Member of the Georgia State Senate from the 48th district
- Incumbent
- Assumed office January 9, 2023
- Preceded by: Michelle Au

Personal details
- Born: 1972 or 1973 (age 53–54) Jacksonville, Florida
- Party: Republican
- Alma mater: University of Alabama
- Website: shawnstill.com

= Shawn Still =

Republican Georgia State Senator from the 48th district

Shawn Micah Tresher Still is an American businessman and politician who has represented the 48th district in the Georgia Senate since 2023. He is a member of the Republican Party. He was indicted along with former President Trump and 17 others for interfering in the 2020 presidential election in Georgia.

== Life ==
Still was born and raised in Jacksonville, Florida. He received a bachelor's degree in communications from the University of Alabama. He became the sole owner of a swimming pool construction business, originally founded by his cousin, in 2015. The business employs over 100 people in Gwinnett County. Still is also the owner of a rafting company based in Bryson City, North Carolina.

Still is a member of the Republican Party. He was elected to the 48th district in the 2022 Georgia State Senate election, in which he defeated Democrat Josh Uddin. After the most recent round of redistricting, the 48th district contains part of southern Forsyth County, as well as parts of Fulton and Gwinnett counties. Prior to being elected to the Georgia Senate, Still served as finance chairman for the Georgia Republican Party.

=== Fake electors ===
Still was one of the fake electors who participated in the Trump fake electors plot after the 2020 United States presidential election, which aimed to award Georgia's electoral votes to Donald Trump after he lost the state of Georgia to Joe Biden.

He was one of 14 people, and one of two people from Georgia, who were subpoenaed by the January 6th Committee in January 2022 for their involvement in the alternate electors scheme. On August 14, 2023, Still was indicted in the prosecution related to the 2020 election in Georgia for allegedly violating Georgia's RICO Act, impersonating a public officer, forgery, false statements and writings, and other charges. Like all other defendants charged in the case, Still pleaded not guilty upon being arrested. In September of that year, a three-person panel recommended not to temporarily remove Still from office as he awaits trial.

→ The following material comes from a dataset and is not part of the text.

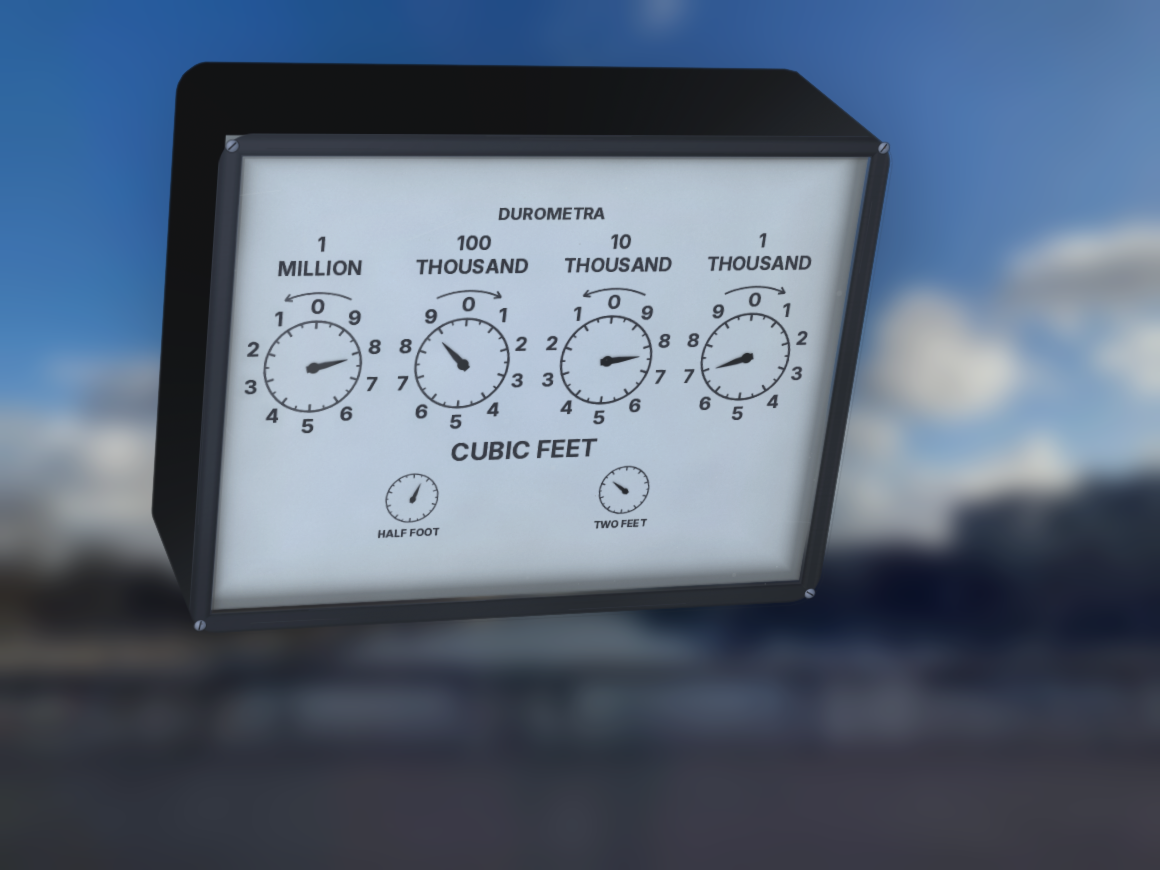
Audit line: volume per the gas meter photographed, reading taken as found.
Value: 787700 ft³
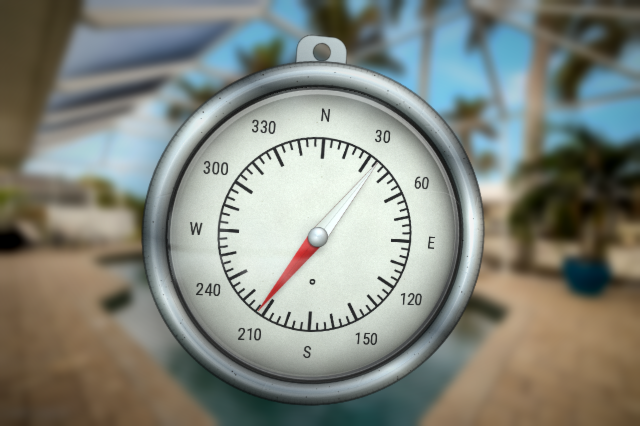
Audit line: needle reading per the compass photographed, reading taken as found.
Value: 215 °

In January 2024, Still co-sponsored S.B. 390, which would withhold government funding for any libraries in Georgia affiliated with the American Library Association. The bill was drafted following the election of ALA President Emily Drabinski and allegations of the organization promoting a personal ideology and influencing librarian certification.

In the 2024 general election, Still held his seat with over 53% of the vote against Ashwin Ramaswami, the Democratic candidate.